Denn in diesem Frühjahr zeichnete sich ab, dass die 2. Bundesliga mit Schalke 04 und Werder Bremen prominenten Zuwachs aus der Bundesliga bekäme. Seitdem heißt es, dass die „spannendste 2. Bundesliga aller Zeiten“ bald begänne. Doch nichts könnte falscher sein. Jeder, der sich auch nur ein bisschen für Fußball interessiert, weiß, dass die „spannendste 2. Liga aller Zeiten“ nichts mit Schalke, Werder und dem HSV zu tun haben kann, sondern ein altes DSF-Synonym für trostlose Montagsspiele zwischen Ahlen und Unterhaching ist. Mit verwackelten Bildern, mit Nebel über den kargen Grashalmen, kommentiert von Markus Höhner. Mäßig begabt, nicht besonders bemüht, alles ein bisschen ranzig. Eine Liga, mit der man sich identifizieren konnte.

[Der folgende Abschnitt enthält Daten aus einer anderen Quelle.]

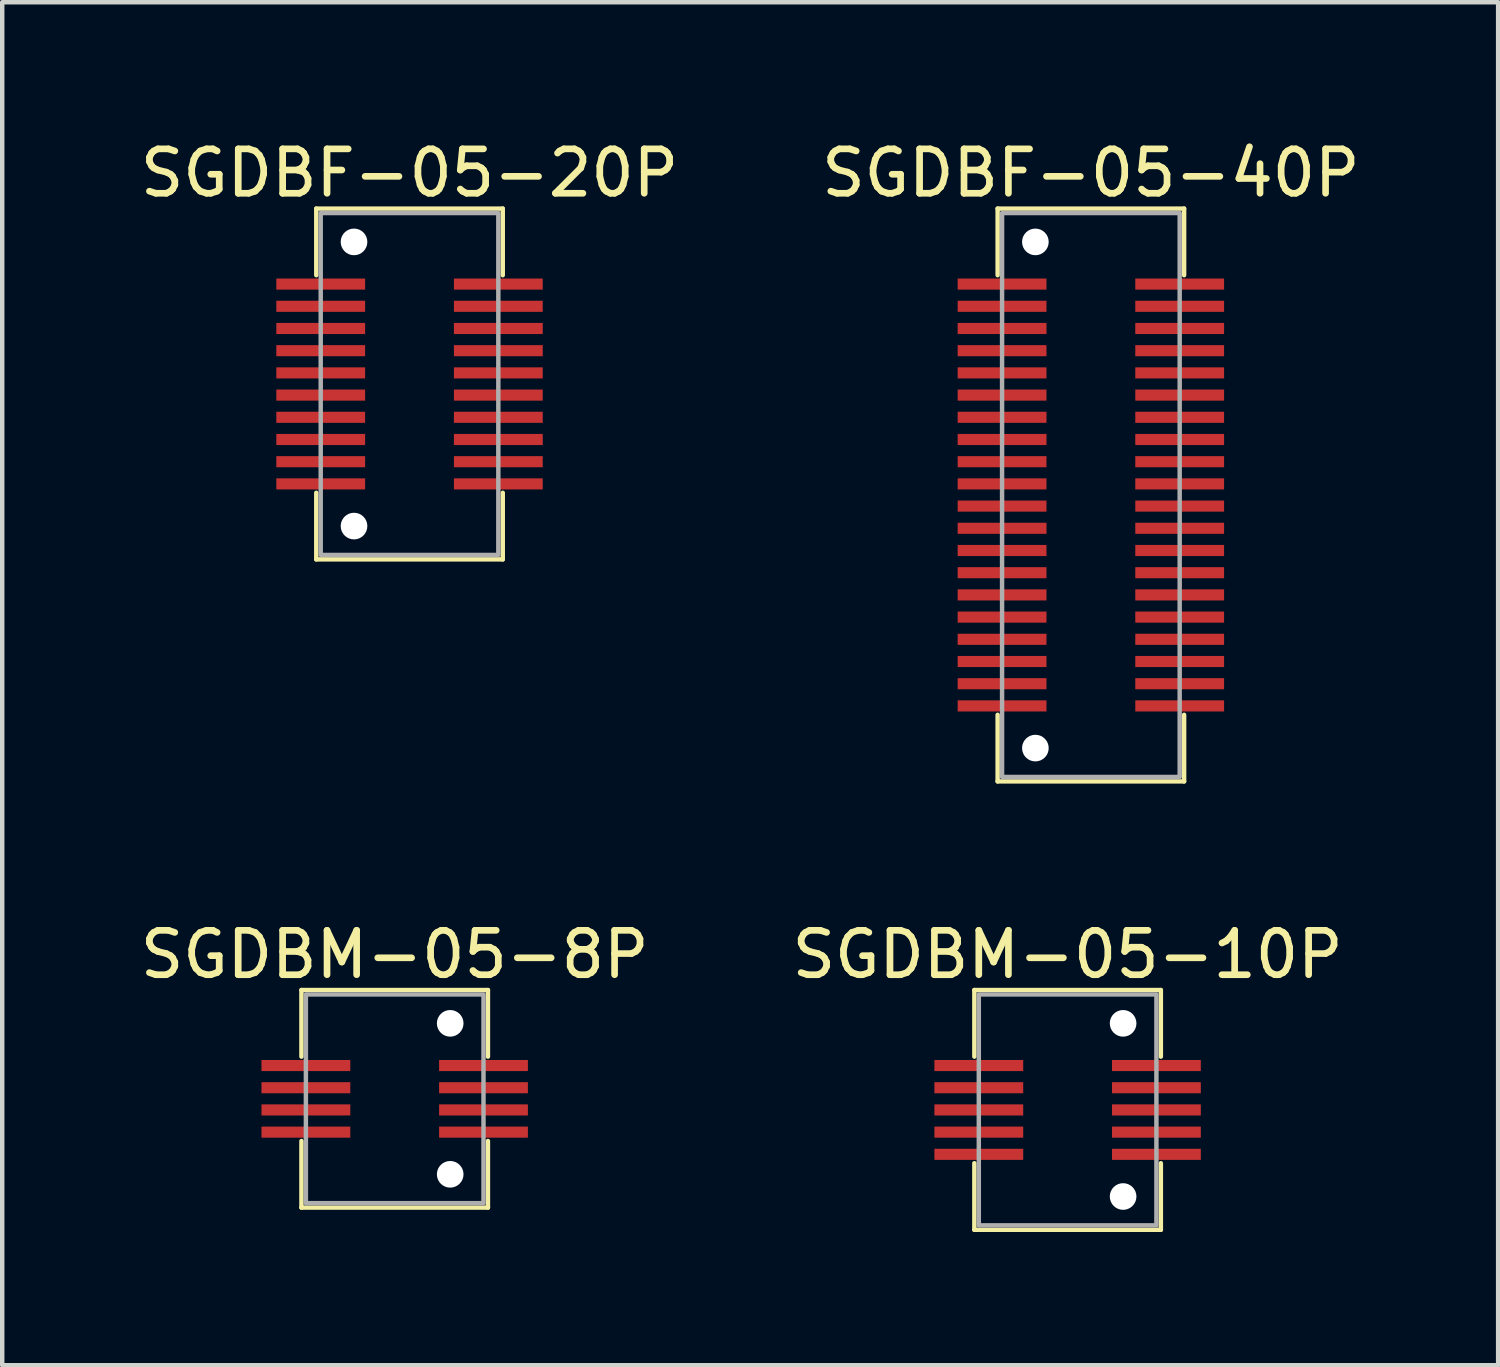
<source format=kicad_pcb>
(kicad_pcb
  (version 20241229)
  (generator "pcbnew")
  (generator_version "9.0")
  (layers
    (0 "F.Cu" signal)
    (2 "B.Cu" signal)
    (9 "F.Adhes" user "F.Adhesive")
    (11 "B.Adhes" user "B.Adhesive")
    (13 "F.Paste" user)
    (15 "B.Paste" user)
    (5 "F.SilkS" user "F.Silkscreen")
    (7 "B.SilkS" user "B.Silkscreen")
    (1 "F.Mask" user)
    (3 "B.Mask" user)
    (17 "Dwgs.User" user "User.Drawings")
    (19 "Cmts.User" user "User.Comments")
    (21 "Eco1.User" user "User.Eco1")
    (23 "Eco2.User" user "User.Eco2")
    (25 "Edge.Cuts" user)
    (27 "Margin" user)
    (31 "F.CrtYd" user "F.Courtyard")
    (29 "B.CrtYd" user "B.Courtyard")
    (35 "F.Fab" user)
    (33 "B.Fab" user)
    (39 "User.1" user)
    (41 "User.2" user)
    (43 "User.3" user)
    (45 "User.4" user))
  (footprint "SGDBM-05-10P"
    (layer "F.Cu")
    (at 20.994 21.947)
    (property "Reference" "SGDBM-05-10P" (at 0 -3.5 0) (layer "F.SilkS") (effects (font (size 1 1) (thickness 0.15))))
    (attr through_hole)
    (fp_line (start -2.1 -2.7) (end 2.1 -2.7) (stroke (width 0.1) (type default)) (layer "F.SilkS"))
    (fp_line (start -2.1 -1.2) (end -2.1 -2.7) (stroke (width 0.1) (type default)) (layer "F.SilkS"))
    (fp_line (start -2.1 2.7) (end -2.1 1.2) (stroke (width 0.1) (type default)) (layer "F.SilkS"))
    (fp_line (start 2.1 -2.7) (end 2.1 -1.2) (stroke (width 0.1) (type default)) (layer "F.SilkS"))
    (fp_line (start 2.1 1.2) (end 2.1 2.7) (stroke (width 0.1) (type default)) (layer "F.SilkS"))
    (fp_line (start 2.1 2.7) (end -2.1 2.7) (stroke (width 0.1) (type default)) (layer "F.SilkS"))
    (fp_rect (start -2 -2.6) (end 2 2.6) (stroke (width 0.1) (type default)) (fill no) (layer "F.Fab"))
    (pad "" np_thru_hole circle (at 1.25 -1.95) (size 0.6 0.6) (drill 0.6) (layers "*.Cu" "*.Mask"))
    (pad "" np_thru_hole circle (at 1.25 1.95) (size 0.6 0.6) (drill 0.6) (layers "*.Cu" "*.Mask"))
    (pad "1" smd rect (at -2 -1 180) (size 2 0.25) (layers "F.Cu" "F.Mask" "F.Paste"))
    (pad "2" smd rect (at 2 -1 180) (size 2 0.25) (layers "F.Cu" "F.Mask" "F.Paste"))
    (pad "3" smd rect (at -2 -0.5 180) (size 2 0.25) (layers "F.Cu" "F.Mask" "F.Paste"))
    (pad "4" smd rect (at 2 -0.5 180) (size 2 0.25) (layers "F.Cu" "F.Mask" "F.Paste"))
    (pad "5" smd rect (at -2 0 180) (size 2 0.25) (layers "F.Cu" "F.Mask" "F.Paste"))
    (pad "6" smd rect (at 2 0 180) (size 2 0.25) (layers "F.Cu" "F.Mask" "F.Paste"))
    (pad "7" smd rect (at -2 0.5 180) (size 2 0.25) (layers "F.Cu" "F.Mask" "F.Paste"))
    (pad "8" smd rect (at 2 0.5 180) (size 2 0.25) (layers "F.Cu" "F.Mask" "F.Paste"))
    (pad "9" smd rect (at -2 1 180) (size 2 0.25) (layers "F.Cu" "F.Mask" "F.Paste"))
    (pad "10" smd rect (at 2 1 180) (size 2 0.25) (layers "F.Cu" "F.Mask" "F.Paste")))
  (footprint "SGDBF-05-20P"
    (layer "F.Cu")
    (at 6.173 5.598)
    (property "Reference" "SGDBF-05-20P" (at 0 -4.75 0) (layer "F.SilkS") (effects (font (size 1 1) (thickness 0.15))))
    (attr through_hole)
    (fp_line (start -2.1 -3.95) (end 2.1 -3.95) (stroke (width 0.1) (type default)) (layer "F.SilkS"))
    (fp_line (start -2.1 -2.45) (end -2.1 -3.95) (stroke (width 0.1) (type default)) (layer "F.SilkS"))
    (fp_line (start -2.1 3.95) (end -2.1 2.45) (stroke (width 0.1) (type default)) (layer "F.SilkS"))
    (fp_line (start 2.1 -3.95) (end 2.1 -2.45) (stroke (width 0.1) (type default)) (layer "F.SilkS"))
    (fp_line (start 2.1 2.45) (end 2.1 3.95) (stroke (width 0.1) (type default)) (layer "F.SilkS"))
    (fp_line (start 2.1 3.95) (end -2.1 3.95) (stroke (width 0.1) (type default)) (layer "F.SilkS"))
    (fp_rect (start -2 -3.85) (end 2 3.85) (stroke (width 0.1) (type default)) (fill no) (layer "F.Fab"))
    (pad "" np_thru_hole circle (at -1.25 -3.2) (size 0.6 0.6) (drill 0.6) (layers "*.Cu" "*.Mask"))
    (pad "" np_thru_hole circle (at -1.25 3.2) (size 0.6 0.6) (drill 0.6) (layers "*.Cu" "*.Mask"))
    (pad "1" smd rect (at -2 -2.25 180) (size 2 0.25) (layers "F.Cu" "F.Mask" "F.Paste"))
    (pad "2" smd rect (at 2 -2.25 180) (size 2 0.25) (layers "F.Cu" "F.Mask" "F.Paste"))
    (pad "3" smd rect (at -2 -1.75 180) (size 2 0.25) (layers "F.Cu" "F.Mask" "F.Paste"))
    (pad "4" smd rect (at 2 -1.75 180) (size 2 0.25) (layers "F.Cu" "F.Mask" "F.Paste"))
    (pad "5" smd rect (at -2 -1.25 180) (size 2 0.25) (layers "F.Cu" "F.Mask" "F.Paste"))
    (pad "6" smd rect (at 2 -1.25 180) (size 2 0.25) (layers "F.Cu" "F.Mask" "F.Paste"))
    (pad "7" smd rect (at -2 -0.75 180) (size 2 0.25) (layers "F.Cu" "F.Mask" "F.Paste"))
    (pad "8" smd rect (at 2 -0.75 180) (size 2 0.25) (layers "F.Cu" "F.Mask" "F.Paste"))
    (pad "9" smd rect (at -2 -0.25 180) (size 2 0.25) (layers "F.Cu" "F.Mask" "F.Paste"))
    (pad "10" smd rect (at 2 -0.25 180) (size 2 0.25) (layers "F.Cu" "F.Mask" "F.Paste"))
    (pad "11" smd rect (at -2 0.25 180) (size 2 0.25) (layers "F.Cu" "F.Mask" "F.Paste"))
    (pad "12" smd rect (at 2 0.25 180) (size 2 0.25) (layers "F.Cu" "F.Mask" "F.Paste"))
    (pad "13" smd rect (at -2 0.75 180) (size 2 0.25) (layers "F.Cu" "F.Mask" "F.Paste"))
    (pad "14" smd rect (at 2 0.75 180) (size 2 0.25) (layers "F.Cu" "F.Mask" "F.Paste"))
    (pad "15" smd rect (at -2 1.25 180) (size 2 0.25) (layers "F.Cu" "F.Mask" "F.Paste"))
    (pad "16" smd rect (at 2 1.25 180) (size 2 0.25) (layers "F.Cu" "F.Mask" "F.Paste"))
    (pad "17" smd rect (at -2 1.75 180) (size 2 0.25) (layers "F.Cu" "F.Mask" "F.Paste"))
    (pad "18" smd rect (at 2 1.75 180) (size 2 0.25) (layers "F.Cu" "F.Mask" "F.Paste"))
    (pad "19" smd rect (at -2 2.25 180) (size 2 0.25) (layers "F.Cu" "F.Mask" "F.Paste"))
    (pad "20" smd rect (at 2 2.25 180) (size 2 0.25) (layers "F.Cu" "F.Mask" "F.Paste")))
  (footprint "SGDBM-05-8P"
    (layer "F.Cu")
    (at 5.839 21.697)
    (property "Reference" "SGDBM-05-8P" (at 0 -3.25 0) (layer "F.SilkS") (effects (font (size 1 1) (thickness 0.15))))
    (attr through_hole)
    (fp_line (start -2.1 -2.45) (end 2.1 -2.45) (stroke (width 0.1) (type default)) (layer "F.SilkS"))
    (fp_line (start -2.1 -0.95) (end -2.1 -2.45) (stroke (width 0.1) (type default)) (layer "F.SilkS"))
    (fp_line (start -2.1 2.45) (end -2.1 0.95) (stroke (width 0.1) (type default)) (layer "F.SilkS"))
    (fp_line (start 2.1 -2.45) (end 2.1 -0.95) (stroke (width 0.1) (type default)) (layer "F.SilkS"))
    (fp_line (start 2.1 0.95) (end 2.1 2.45) (stroke (width 0.1) (type default)) (layer "F.SilkS"))
    (fp_line (start 2.1 2.45) (end -2.1 2.45) (stroke (width 0.1) (type default)) (layer "F.SilkS"))
    (fp_rect (start -2 -2.35) (end 2 2.35) (stroke (width 0.1) (type default)) (fill no) (layer "F.Fab"))
    (pad "" np_thru_hole circle (at 1.25 -1.7) (size 0.6 0.6) (drill 0.6) (layers "*.Cu" "*.Mask"))
    (pad "" np_thru_hole circle (at 1.25 1.7) (size 0.6 0.6) (drill 0.6) (layers "*.Cu" "*.Mask"))
    (pad "1" smd rect (at -2 -0.75 180) (size 2 0.25) (layers "F.Cu" "F.Mask" "F.Paste"))
    (pad "2" smd rect (at 2 -0.75 180) (size 2 0.25) (layers "F.Cu" "F.Mask" "F.Paste"))
    (pad "3" smd rect (at -2 -0.25 180) (size 2 0.25) (layers "F.Cu" "F.Mask" "F.Paste"))
    (pad "4" smd rect (at 2 -0.25 180) (size 2 0.25) (layers "F.Cu" "F.Mask" "F.Paste"))
    (pad "5" smd rect (at -2 0.25 180) (size 2 0.25) (layers "F.Cu" "F.Mask" "F.Paste"))
    (pad "6" smd rect (at 2 0.25 180) (size 2 0.25) (layers "F.Cu" "F.Mask" "F.Paste"))
    (pad "7" smd rect (at -2 0.75 180) (size 2 0.25) (layers "F.Cu" "F.Mask" "F.Paste"))
    (pad "8" smd rect (at 2 0.75 180) (size 2 0.25) (layers "F.Cu" "F.Mask" "F.Paste")))
  (footprint "SGDBF-05-40P"
    (layer "F.Cu")
    (at 21.518 8.098)
    (property "Reference" "SGDBF-05-40P" (at 0 -7.25 0) (layer "F.SilkS") (effects (font (size 1 1) (thickness 0.15))))
    (attr through_hole)
    (fp_line (start -2.1 -6.45) (end 2.1 -6.45) (stroke (width 0.1) (type default)) (layer "F.SilkS"))
    (fp_line (start -2.1 -4.95) (end -2.1 -6.45) (stroke (width 0.1) (type default)) (layer "F.SilkS"))
    (fp_line (start -2.1 6.45) (end -2.1 4.95) (stroke (width 0.1) (type default)) (layer "F.SilkS"))
    (fp_line (start 2.1 -6.45) (end 2.1 -4.95) (stroke (width 0.1) (type default)) (layer "F.SilkS"))
    (fp_line (start 2.1 4.95) (end 2.1 6.45) (stroke (width 0.1) (type default)) (layer "F.SilkS"))
    (fp_line (start 2.1 6.45) (end -2.1 6.45) (stroke (width 0.1) (type default)) (layer "F.SilkS"))
    (fp_rect (start -2 -6.35) (end 2 6.35) (stroke (width 0.1) (type default)) (fill no) (layer "F.Fab"))
    (pad "" np_thru_hole circle (at -1.25 -5.7) (size 0.6 0.6) (drill 0.6) (layers "*.Cu" "*.Mask"))
    (pad "" np_thru_hole circle (at -1.25 5.7) (size 0.6 0.6) (drill 0.6) (layers "*.Cu" "*.Mask"))
    (pad "1" smd rect (at -2 -4.75 180) (size 2 0.25) (layers "F.Cu" "F.Mask" "F.Paste"))
    (pad "2" smd rect (at 2 -4.75 180) (size 2 0.25) (layers "F.Cu" "F.Mask" "F.Paste"))
    (pad "3" smd rect (at -2 -4.25 180) (size 2 0.25) (layers "F.Cu" "F.Mask" "F.Paste"))
    (pad "4" smd rect (at 2 -4.25 180) (size 2 0.25) (layers "F.Cu" "F.Mask" "F.Paste"))
    (pad "5" smd rect (at -2 -3.75 180) (size 2 0.25) (layers "F.Cu" "F.Mask" "F.Paste"))
    (pad "6" smd rect (at 2 -3.75 180) (size 2 0.25) (layers "F.Cu" "F.Mask" "F.Paste"))
    (pad "7" smd rect (at -2 -3.25 180) (size 2 0.25) (layers "F.Cu" "F.Mask" "F.Paste"))
    (pad "8" smd rect (at 2 -3.25 180) (size 2 0.25) (layers "F.Cu" "F.Mask" "F.Paste"))
    (pad "9" smd rect (at -2 -2.75 180) (size 2 0.25) (layers "F.Cu" "F.Mask" "F.Paste"))
    (pad "10" smd rect (at 2 -2.75 180) (size 2 0.25) (layers "F.Cu" "F.Mask" "F.Paste"))
    (pad "11" smd rect (at -2 -2.25 180) (size 2 0.25) (layers "F.Cu" "F.Mask" "F.Paste"))
    (pad "12" smd rect (at 2 -2.25 180) (size 2 0.25) (layers "F.Cu" "F.Mask" "F.Paste"))
    (pad "13" smd rect (at -2 -1.75 180) (size 2 0.25) (layers "F.Cu" "F.Mask" "F.Paste"))
    (pad "14" smd rect (at 2 -1.75 180) (size 2 0.25) (layers "F.Cu" "F.Mask" "F.Paste"))
    (pad "15" smd rect (at -2 -1.25 180) (size 2 0.25) (layers "F.Cu" "F.Mask" "F.Paste"))
    (pad "16" smd rect (at 2 -1.25 180) (size 2 0.25) (layers "F.Cu" "F.Mask" "F.Paste"))
    (pad "17" smd rect (at -2 -0.75 180) (size 2 0.25) (layers "F.Cu" "F.Mask" "F.Paste"))
    (pad "18" smd rect (at 2 -0.75 180) (size 2 0.25) (layers "F.Cu" "F.Mask" "F.Paste"))
    (pad "19" smd rect (at -2 -0.25 180) (size 2 0.25) (layers "F.Cu" "F.Mask" "F.Paste"))
    (pad "20" smd rect (at 2 -0.25 180) (size 2 0.25) (layers "F.Cu" "F.Mask" "F.Paste"))
    (pad "21" smd rect (at -2 0.25 180) (size 2 0.25) (layers "F.Cu" "F.Mask" "F.Paste"))
    (pad "22" smd rect (at 2 0.25 180) (size 2 0.25) (layers "F.Cu" "F.Mask" "F.Paste"))
    (pad "23" smd rect (at -2 0.75 180) (size 2 0.25) (layers "F.Cu" "F.Mask" "F.Paste"))
    (pad "24" smd rect (at 2 0.75 180) (size 2 0.25) (layers "F.Cu" "F.Mask" "F.Paste"))
    (pad "25" smd rect (at -2 1.25 180) (size 2 0.25) (layers "F.Cu" "F.Mask" "F.Paste"))
    (pad "26" smd rect (at 2 1.25 180) (size 2 0.25) (layers "F.Cu" "F.Mask" "F.Paste"))
    (pad "27" smd rect (at -2 1.75 180) (size 2 0.25) (layers "F.Cu" "F.Mask" "F.Paste"))
    (pad "28" smd rect (at 2 1.75 180) (size 2 0.25) (layers "F.Cu" "F.Mask" "F.Paste"))
    (pad "29" smd rect (at -2 2.25 180) (size 2 0.25) (layers "F.Cu" "F.Mask" "F.Paste"))
    (pad "30" smd rect (at 2 2.25 180) (size 2 0.25) (layers "F.Cu" "F.Mask" "F.Paste"))
    (pad "31" smd rect (at -2 2.75 180) (size 2 0.25) (layers "F.Cu" "F.Mask" "F.Paste"))
    (pad "32" smd rect (at 2 2.75 180) (size 2 0.25) (layers "F.Cu" "F.Mask" "F.Paste"))
    (pad "33" smd rect (at -2 3.25 180) (size 2 0.25) (layers "F.Cu" "F.Mask" "F.Paste"))
    (pad "34" smd rect (at 2 3.25 180) (size 2 0.25) (layers "F.Cu" "F.Mask" "F.Paste"))
    (pad "35" smd rect (at -2 3.75 180) (size 2 0.25) (layers "F.Cu" "F.Mask" "F.Paste"))
    (pad "36" smd rect (at 2 3.75 180) (size 2 0.25) (layers "F.Cu" "F.Mask" "F.Paste"))
    (pad "37" smd rect (at -2 4.25 180) (size 2 0.25) (layers "F.Cu" "F.Mask" "F.Paste"))
    (pad "38" smd rect (at 2 4.25 180) (size 2 0.25) (layers "F.Cu" "F.Mask" "F.Paste"))
    (pad "39" smd rect (at -2 4.75 180) (size 2 0.25) (layers "F.Cu" "F.Mask" "F.Paste"))
    (pad "40" smd rect (at 2 4.75 180) (size 2 0.25) (layers "F.Cu" "F.Mask" "F.Paste")))
  (gr_rect
    (start -3 -3)
    (end 30.69 27.697)
    (stroke (width 0.1) (type default))
    (fill no)
    (layer "Edge.Cuts")))
</source>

Wenn der HSV auf Schalke trifft oder Nürnberg gegen Werder spielt, treffen mittelständische Unternehmen aufeinander. Denn die 2. Liga hat sich längst professionalisiert. Ihr bizarrer Charme ist abgestiegen. Auch neureiche Emporkömmlinge wie der 1. FC Heidenheim oder SV Sandhausen haben dafür gesorgt, dass eine tektonische Verschiebung des Fußball-Mittelstandes nach unten eintrat. Die 3. Liga ist so, wie die zweite Liga vor 20 Jahren war. Sie ist ein Liebhaber-Produkt, die perfektionierte Unperfektion.
Die 3. Liga ist die Zwischenwelt der deutschen Ligenhierarchie. Zwischen Bolzplatz und Arena, zwischen aufstrebendenen Talenten und abgehalfterten Ex-Profis. Für Traditionsvereine ist es der absolute Tiefpunkt, für solvente Dorfklubs das Highlight der Vereinsgeschichte. Sie ist das Scharnier zwischen Profi- und Amateurfußball. Große Traditionsvereine wie Kaiserslautern, Braunschweig und Saarbrücken teilen sich die Spielklasse mit drolligen Stadtteilclubs wie dem TSV Havelse oder windigen Investorenvereinen. Die Liga hat deshalb viel zu bieten: Atmosphäre, gallische Dorfmentalität oder völlig falsch eingesetztes Geld. Als Drittligist von einem Investor abhängig zu sein bedeutet, von einem mäßig begabten Investor abhängig zu sein. Sonst wäre der Verein schließlich nicht Drittligist. So ablehungswürdig diese Konstrukte sind, sorgen sie hier für den nötigen Unterhaltungswert. Wie letztes Jahr die mittlerweile insolvente KFC Uerdingen Entertainment GmbH oder in diesem Jahr die Trainer-Aufbereitungsanlage Türkgücü.